[CONSIGNE A] Modifiez le texte sur le coton ouaté entre «C’est un morceau» et «costume trois pièces.», inclusivement, en remplaçant «coton ouaté» par «chandail».
[CONSIGNE B] D'après le texte sur le coton ouaté, à quel endroit le porte-t-on surtout ?
[CONSIGNE C] Reprenez le texte sur le coton ouaté à la suite de sa dernière phrase.

[TEXTE À EXAMINER]
On l’aime, il nous réconforte, il nous réchauffe. Comme un gros câlin qui nous dit «ça va bien aller».  

 

C’est un morceau de vêtement que l’on peut porter n’importe où. Il n’y a pas de loi ou de règle qui nous impose le contraire. Par contre il est vrai qu’on l’utilise surtout à la maison. Dans le confort de notre chaumière.   

 

Mais une chose est claire : ce n’est qu’une pièce de vêtement. Personne ne change de personnalité en arborant un coton ouaté. On garde nos idées, nos souvenirs, nos valeurs. Ce n’est pas un artéfact mystique qui réveille en nous des démons ensevelis. Non, ce n’est qu’un coton ouaté.  

 

Un vieil adage dit que l’habit ne fait pas le moine. Comme quoi il ne faut pas juger quelqu’un par son accoutrement. La personne la plus sage peut porter un t-shirt Coors Light, et la plus insignifiante un costume trois pièces.   

 

On le sait mais on l’oublie parfois. Trop souvent, on fait confiance à quelqu’un parce qu’il porte un beau complet. Combien de fois avons-nous vu une publicité avec un acteur portant le sarrau pour nous faire croire qu’il s’agit d’un médecin ou d’un pharmacien même si en fait il n’en est rien.

[DONNÉES FOURNIES]
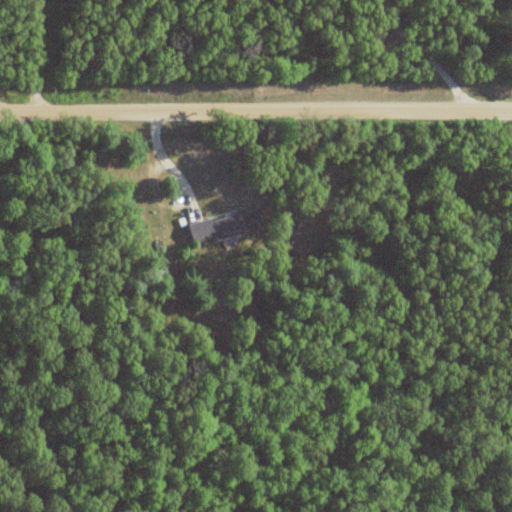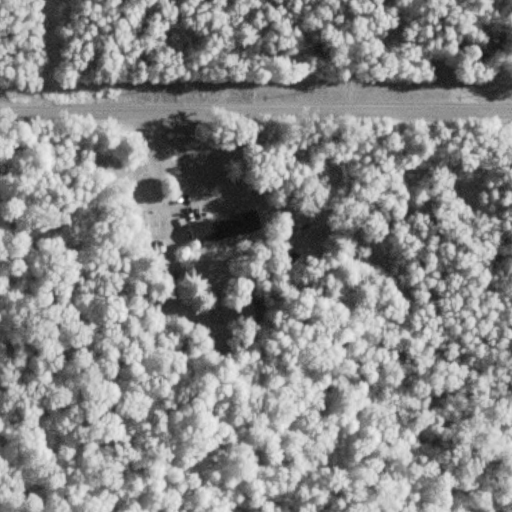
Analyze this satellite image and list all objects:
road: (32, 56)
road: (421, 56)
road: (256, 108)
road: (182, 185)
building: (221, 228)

---

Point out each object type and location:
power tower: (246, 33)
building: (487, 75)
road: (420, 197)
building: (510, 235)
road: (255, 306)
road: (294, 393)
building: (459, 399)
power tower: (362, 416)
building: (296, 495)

[RÉPONSE A]
C’est un morceau de vêtement que l’on peut porter n’importe où. Il n’y a pas de loi ou de règle qui nous impose le contraire. Par contre il est vrai qu’on l’utilise surtout à la maison. Dans le confort de notre chaumière.   

 

Mais une chose est claire : ce n’est qu’une pièce de vêtement. Personne ne change de personnalité en arborant un chandail. On garde nos idées, nos souvenirs, nos valeurs. Ce n’est pas un artéfact mystique qui réveille en nous des démons ensevelis. Non, ce n’est qu’un chandail.  

 

Un vieil adage dit que l’habit ne fait pas le moine. Comme quoi il ne faut pas juger quelqu’un par son accoutrement. La personne la plus sage peut porter un t-shirt Coors Light, et la plus insignifiante un costume trois pièces.

[RÉPONSE B] On le porte surtout à la maison.

[RÉPONSE C]
C’est comme ça, on croit trop facilement à la légitimé de quelqu’un parce qu’il porte le bon costume, et on discrédite l’autre parce qu’il est un peu en marge au niveau du code vestimentaire.   

 

La vérité c’est que tout le monde préfère le coton ouaté. Qu’on soit une top modèle de magazine, un grand sportif ou un magistrat des plus grandes cours, quand on revient à la maison et qu’on revêt son costume de «soi-même» on choisit le coton ouaté.   

 

Quand les projecteurs sont éteints et que les micros ce sont tus, le coton ouaté apparait comme une idée plus qu’acceptable. C’est chaud, c’est doux. Ça ne serre pas à la taille et ne se replie pas contre nos petites poignées d’amour quand nous sommes assis.  

 

Évidemment, certains contextes justifient le port d’un habit plus élaboré qu’un simple coton ouaté. Que ce soit par respect ou simplement pour le décorum. Je ne dis pas que l’on devrait porter le coton ouaté en toutes circonstances, je dis simplement qu’il n’est pas le reflet de la personne qui le porte.  

 

Une personne se définit par ses propos, ses valeurs et ses actions, pas par le type de vêtement qu’il porte. J’écris ces mots en portant un coton ouaté et j’écrirais les mêmes si je portais un tuxedo.